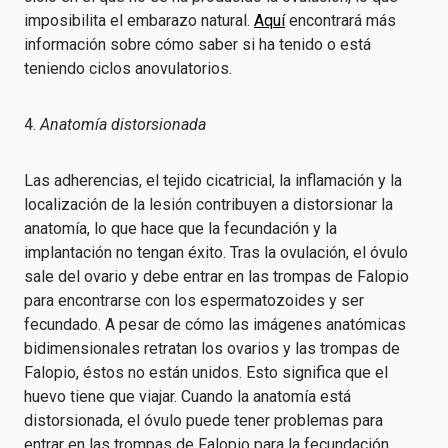
imposibilita el embarazo natural.
Aquí
encontrará más
información sobre cómo saber si ha tenido o está
teniendo ciclos anovulatorios.
4.
Anatomía distorsionada
Las adherencias, el tejido cicatricial, la inflamación y la
localización de la lesión contribuyen a distorsionar la
anatomía, lo que hace que la fecundación y la
implantación no tengan éxito. Tras la ovulación, el óvulo
sale del ovario y debe entrar en las trompas de Falopio
para encontrarse con los espermatozoides y ser
fecundado. A pesar de cómo las imágenes anatómicas
bidimensionales retratan los ovarios y las trompas de
Falopio, éstos no están unidos. Esto significa que el
huevo tiene que viajar. Cuando la anatomía está
distorsionada, el óvulo puede tener problemas para
entrar en las trompas de Falopio para la fecundación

..............................

### Work request:
Go through the entries and report every line with the string "óvulo".

### Answer below:
implantación no tengan éxito. Tras la ovulación, el óvulo
distorsionada, el óvulo puede tener problemas para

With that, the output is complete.